[Dataset entries]
::::

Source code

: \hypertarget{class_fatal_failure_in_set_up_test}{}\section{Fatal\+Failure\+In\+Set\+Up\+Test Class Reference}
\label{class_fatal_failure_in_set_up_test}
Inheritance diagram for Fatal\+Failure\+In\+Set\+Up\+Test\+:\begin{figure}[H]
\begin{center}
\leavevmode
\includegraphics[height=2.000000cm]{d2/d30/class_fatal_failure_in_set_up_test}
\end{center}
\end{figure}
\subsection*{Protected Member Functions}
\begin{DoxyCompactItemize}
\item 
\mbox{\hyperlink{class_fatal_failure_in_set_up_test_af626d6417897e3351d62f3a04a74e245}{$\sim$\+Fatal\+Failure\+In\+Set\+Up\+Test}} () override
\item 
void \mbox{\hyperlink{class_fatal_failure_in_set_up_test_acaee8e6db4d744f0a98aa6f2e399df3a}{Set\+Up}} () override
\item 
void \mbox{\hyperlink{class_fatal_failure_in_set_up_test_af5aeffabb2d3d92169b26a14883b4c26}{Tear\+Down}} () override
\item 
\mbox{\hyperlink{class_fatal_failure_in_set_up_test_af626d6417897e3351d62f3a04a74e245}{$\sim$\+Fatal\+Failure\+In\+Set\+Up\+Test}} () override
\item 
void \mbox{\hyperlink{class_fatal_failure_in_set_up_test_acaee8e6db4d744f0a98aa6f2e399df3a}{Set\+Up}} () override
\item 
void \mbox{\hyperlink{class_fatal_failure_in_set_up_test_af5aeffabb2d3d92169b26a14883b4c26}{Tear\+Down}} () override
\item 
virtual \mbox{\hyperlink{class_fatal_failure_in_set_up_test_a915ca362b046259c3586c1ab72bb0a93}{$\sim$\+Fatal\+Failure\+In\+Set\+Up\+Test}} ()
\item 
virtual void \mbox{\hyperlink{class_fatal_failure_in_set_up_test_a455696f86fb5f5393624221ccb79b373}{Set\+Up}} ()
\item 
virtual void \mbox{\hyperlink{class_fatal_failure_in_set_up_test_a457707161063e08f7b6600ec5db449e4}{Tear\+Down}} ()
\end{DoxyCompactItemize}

::::

§ Action item:
Please set down each line of the records exactly as given.

§ Answer box:
Source code

: \hypertarget{class_fatal_failure_in_set_up_test}{}\section{Fatal\+Failure\+In\+Set\+Up\+Test Class Reference}
\label{class_fatal_failure_in_set_up_test}
Inheritance diagram for Fatal\+Failure\+In\+Set\+Up\+Test\+:\begin{figure}[H]
\begin{center}
\leavevmode
\includegraphics[height=2.000000cm]{d2/d30/class_fatal_failure_in_set_up_test}
\end{center}
\end{figure}
\subsection*{Protected Member Functions}
\begin{DoxyCompactItemize}
\item 
\mbox{\hyperlink{class_fatal_failure_in_set_up_test_af626d6417897e3351d62f3a04a74e245}{$\sim$\+Fatal\+Failure\+In\+Set\+Up\+Test}} () override
\item 
void \mbox{\hyperlink{class_fatal_failure_in_set_up_test_acaee8e6db4d744f0a98aa6f2e399df3a}{Set\+Up}} () override
\item 
void \mbox{\hyperlink{class_fatal_failure_in_set_up_test_af5aeffabb2d3d92169b26a14883b4c26}{Tear\+Down}} () override
\item 
\mbox{\hyperlink{class_fatal_failure_in_set_up_test_af626d6417897e3351d62f3a04a74e245}{$\sim$\+Fatal\+Failure\+In\+Set\+Up\+Test}} () override
\item 
void \mbox{\hyperlink{class_fatal_failure_in_set_up_test_acaee8e6db4d744f0a98aa6f2e399df3a}{Set\+Up}} () override
\item 
void \mbox{\hyperlink{class_fatal_failure_in_set_up_test_af5aeffabb2d3d92169b26a14883b4c26}{Tear\+Down}} () override
\item 
virtual \mbox{\hyperlink{class_fatal_failure_in_set_up_test_a915ca362b046259c3586c1ab72bb0a93}{$\sim$\+Fatal\+Failure\+In\+Set\+Up\+Test}} ()
\item 
virtual void \mbox{\hyperlink{class_fatal_failure_in_set_up_test_a455696f86fb5f5393624221ccb79b373}{Set\+Up}} ()
\item 
virtual void \mbox{\hyperlink{class_fatal_failure_in_set_up_test_a457707161063e08f7b6600ec5db449e4}{Tear\+Down}} ()
\end{DoxyCompactItemize}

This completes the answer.